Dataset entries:
......

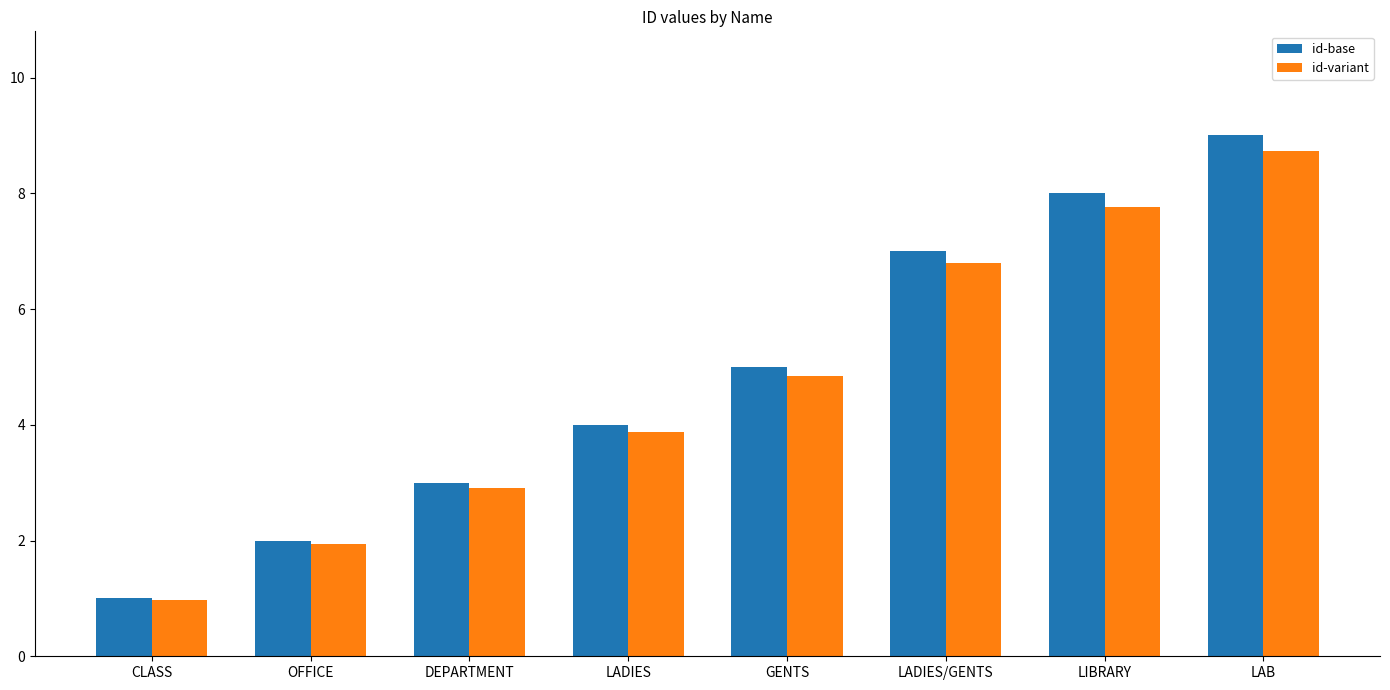

What is the approximate value of id-base at OFFICE?

2.0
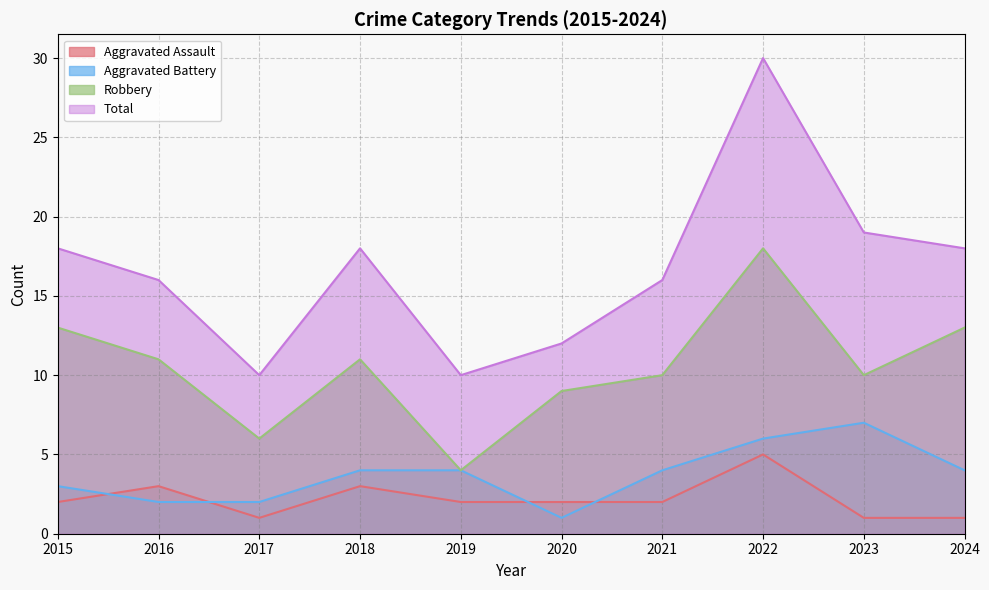

What is the spread (max minus min) of values at 2019?

8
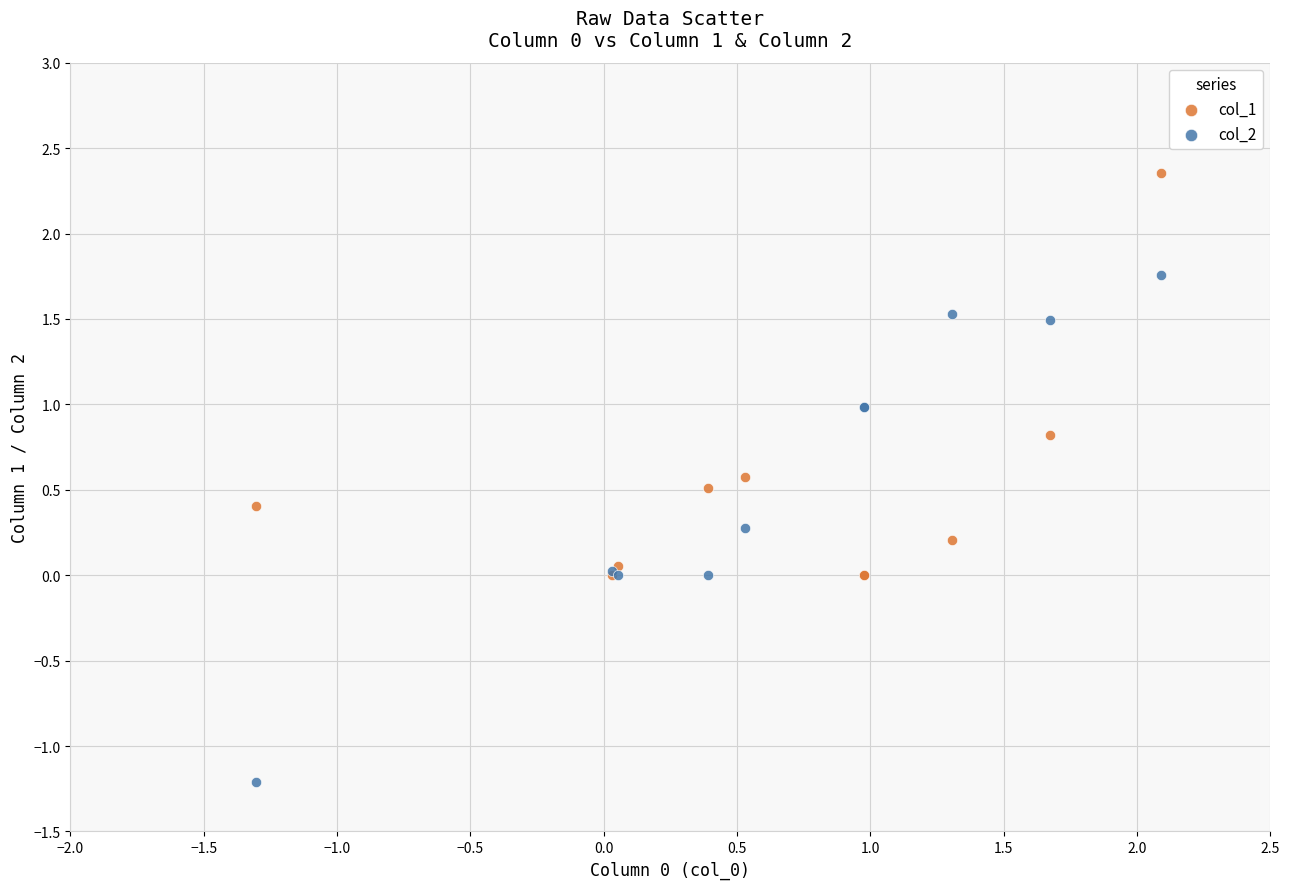

Which series reaches the maximum Y coordinate?

col_1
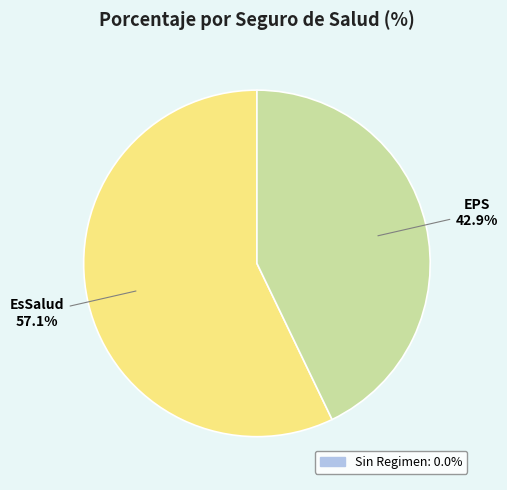

Does any single category account for the majority?

Yes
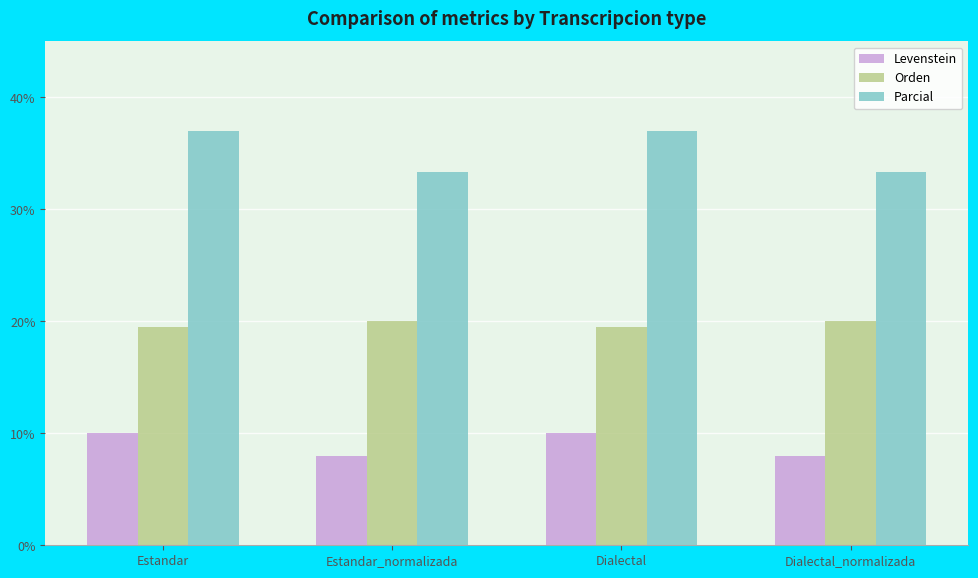

List the series in order of their overall mean, lowest first.

Levenstein, Orden, Parcial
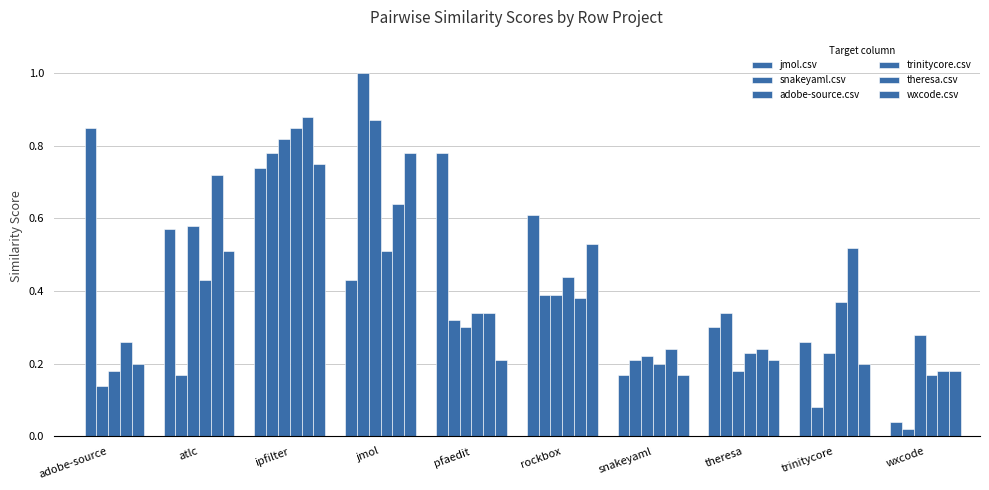

The value of wxcode.csv at rockbox is 0.9. True or false?

False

......

Directions: Write out the text lines of every record above again, word for word, leaving out the pictures.

Solution:
What is the approximate value of id-base at OFFICE?

2.0

What is the spread (max minus min) of values at 2019?

8

Which series reaches the maximum Y coordinate?

col_1

Does any single category account for the majority?

Yes

List the series in order of their overall mean, lowest first.

Levenstein, Orden, Parcial

The value of wxcode.csv at rockbox is 0.9. True or false?

False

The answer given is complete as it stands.